## Permintaan Tugas A:
Menurut kutipan tentang memudarnya kepedulian terhadap sesama, apa saja yang termasuk dalam arti mencintai orang lain? Sebutkan semuanya.
## Permintaan Tugas B:
Lanjutkan kutipan tentang memudarnya kepedulian terhadap sesama, mulai setelah kalimat terakhirnya.

BAB I
PENDAHULUAN
A. Latar Belakang Masalah
Mencintai orang lain yang berarti menghargai, memberi, menyejahterakan dan
menumbuhkembangkan orang lain, nampaknya makin surut sebagai motivasi
perilaku. Sebaliknya perilaku individualistik, keegoisan, ketidakpekaan dan bahkan
ketidakpedulian terhadap kebutuhan dan penderitaan orang lain, terasa dan terlihat
makin mewarnai kehidupan. Kehidupan masyarakat modern ternyata tidak hanya
kering secara fisik, karena yang tumbuh bukan lagi pepohonan melainkan gedung-
gedung bertingkat yang berdiri menjulang ke atas, tetapi juga kering secara psikis,
karena motivasi manusiawi dalam hubungan personal semakin menipis, apalagi di
kota-kota besar yang cenderung individualistis dan pragmatis, prinsip untung rugi dan
timbal balik sering kali diterapkan pada segala sesuatunya. Begitupula dalam
kehidupan pada masa remaja, terlebih para remaja penyandang cacat.

## Data:
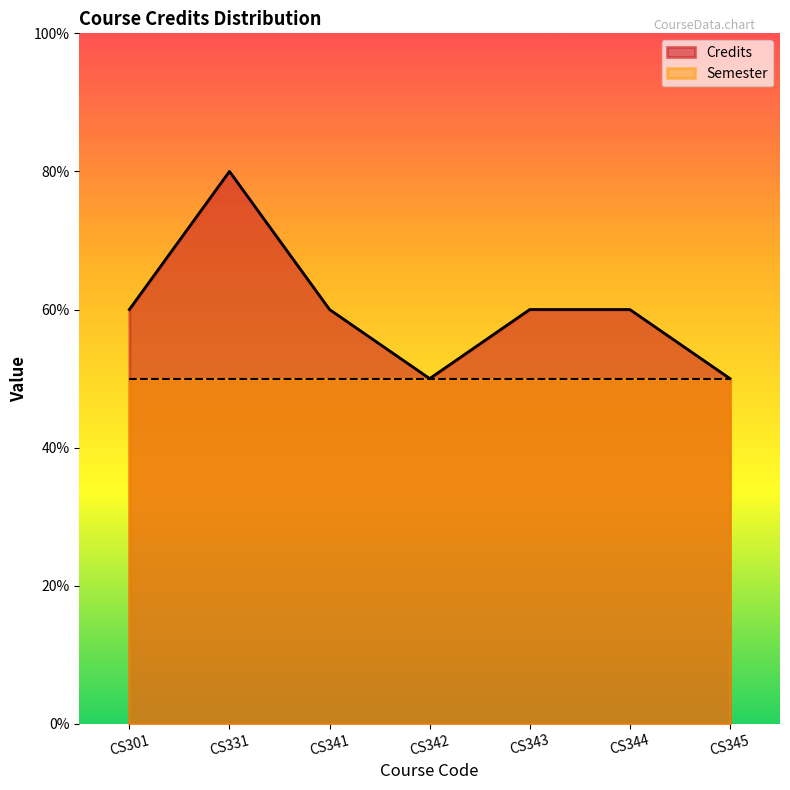

What are all the series names shown in the legend?

Credits, Semester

## Hasil Tugas A:
Menghargai, memberi, menyejahterakan, dan menumbuhkembangkan orang lain.

## Hasil Tugas B:
Permasalahan yang dihadapi oleh para penyandang cacat seringkali
merupakan permasalahan yang khas, terutama jika dilihat dari interaksi sosial yang
hendak dibangunnya di dalam masyarakat. Pandangan negatif terhadap penyandang
cacat mengakibatkan mereka sering kurang mendapat tempat di masyarakat karena
anak seperti ini dianggap aneh serta menjijikkan, sehingga dikucilkan bahkan kata
dunia khusus di atas tidak jarang pula memberikan suatu tafsiran tentang posisi
minoritas bagi penyandang cacat dalam kancah kehidupan manusia normal pada
khususnya. Hal ini berarti ada suatu kekhususan yang dikenakan kepada para
penyandang cacat, misalnya hal-hal yang menyangkut kesempatan kerja, pendidikan
dan latihan di kalangan para penyandang cacat berbeda dengan mereka yang bukan
penyandang cacat. Apalagi penyediaan fasilitas sosial bagi mereka amat minimal.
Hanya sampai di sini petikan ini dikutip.